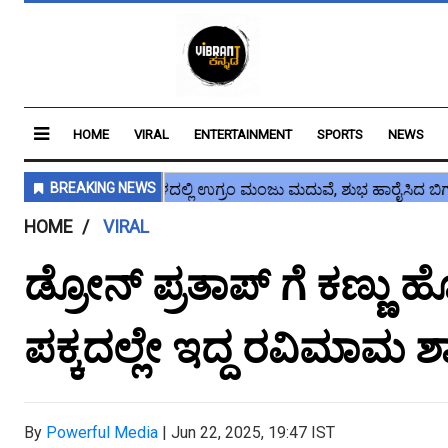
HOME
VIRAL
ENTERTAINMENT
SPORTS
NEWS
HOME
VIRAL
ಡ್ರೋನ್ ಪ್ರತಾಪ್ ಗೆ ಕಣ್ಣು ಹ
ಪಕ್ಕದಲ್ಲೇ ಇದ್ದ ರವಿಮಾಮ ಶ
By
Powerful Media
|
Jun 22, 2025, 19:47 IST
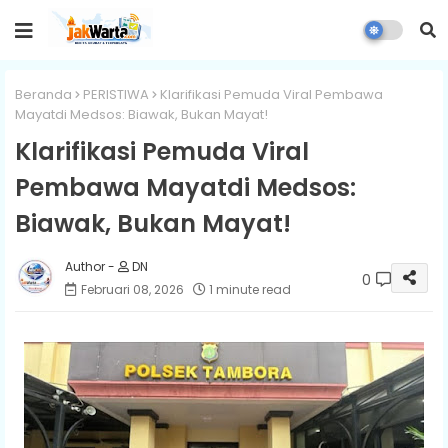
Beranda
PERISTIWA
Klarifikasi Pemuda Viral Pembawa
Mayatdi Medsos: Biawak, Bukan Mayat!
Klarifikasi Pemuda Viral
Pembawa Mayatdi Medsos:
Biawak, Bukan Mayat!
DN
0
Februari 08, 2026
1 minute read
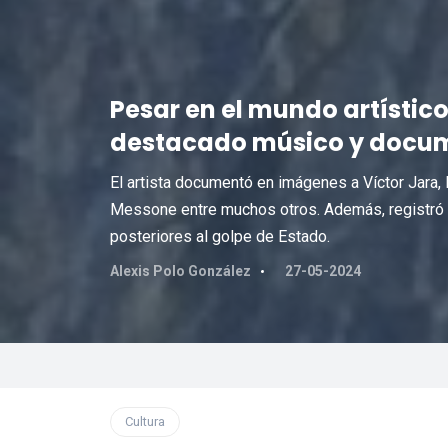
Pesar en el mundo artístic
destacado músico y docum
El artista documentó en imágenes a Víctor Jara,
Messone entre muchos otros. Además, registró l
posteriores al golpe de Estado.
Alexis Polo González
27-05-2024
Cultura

:::

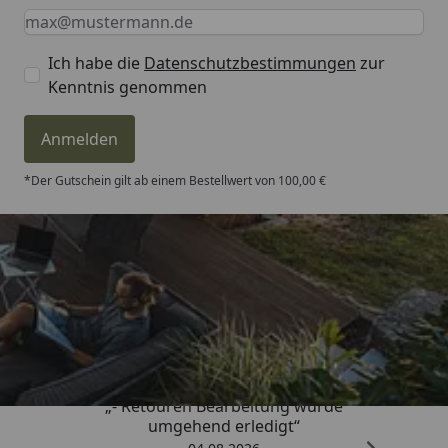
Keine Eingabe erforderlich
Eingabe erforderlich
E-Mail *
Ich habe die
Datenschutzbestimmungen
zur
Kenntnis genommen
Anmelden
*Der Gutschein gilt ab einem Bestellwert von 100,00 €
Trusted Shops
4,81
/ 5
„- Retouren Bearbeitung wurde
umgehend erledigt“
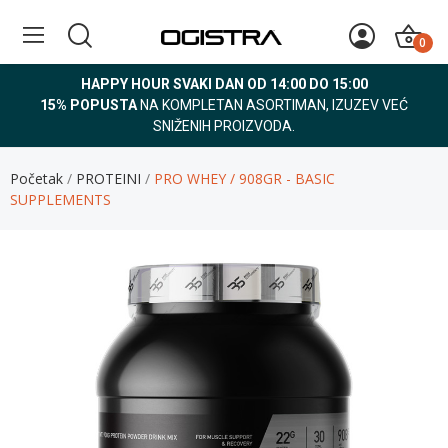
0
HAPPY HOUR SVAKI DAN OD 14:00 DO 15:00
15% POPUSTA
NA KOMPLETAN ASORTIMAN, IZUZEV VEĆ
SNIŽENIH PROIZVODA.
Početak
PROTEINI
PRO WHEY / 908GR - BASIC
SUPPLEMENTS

:::

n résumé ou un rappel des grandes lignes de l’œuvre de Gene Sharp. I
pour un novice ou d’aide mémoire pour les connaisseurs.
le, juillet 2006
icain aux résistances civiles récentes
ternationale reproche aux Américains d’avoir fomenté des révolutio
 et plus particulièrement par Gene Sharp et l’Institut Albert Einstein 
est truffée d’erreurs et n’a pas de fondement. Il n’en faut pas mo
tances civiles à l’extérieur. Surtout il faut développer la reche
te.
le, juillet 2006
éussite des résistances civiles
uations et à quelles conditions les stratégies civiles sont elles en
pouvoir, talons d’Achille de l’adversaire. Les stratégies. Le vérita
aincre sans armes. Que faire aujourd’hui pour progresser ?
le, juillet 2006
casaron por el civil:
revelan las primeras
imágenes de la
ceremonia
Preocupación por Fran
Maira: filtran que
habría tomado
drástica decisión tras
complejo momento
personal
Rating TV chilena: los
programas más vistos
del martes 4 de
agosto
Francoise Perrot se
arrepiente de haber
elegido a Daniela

:::

What needs to be done | If a line in the listing has "Eingabe" in it, report that line.

Answer to this problem |
Keine Eingabe erforderlich
Eingabe erforderlich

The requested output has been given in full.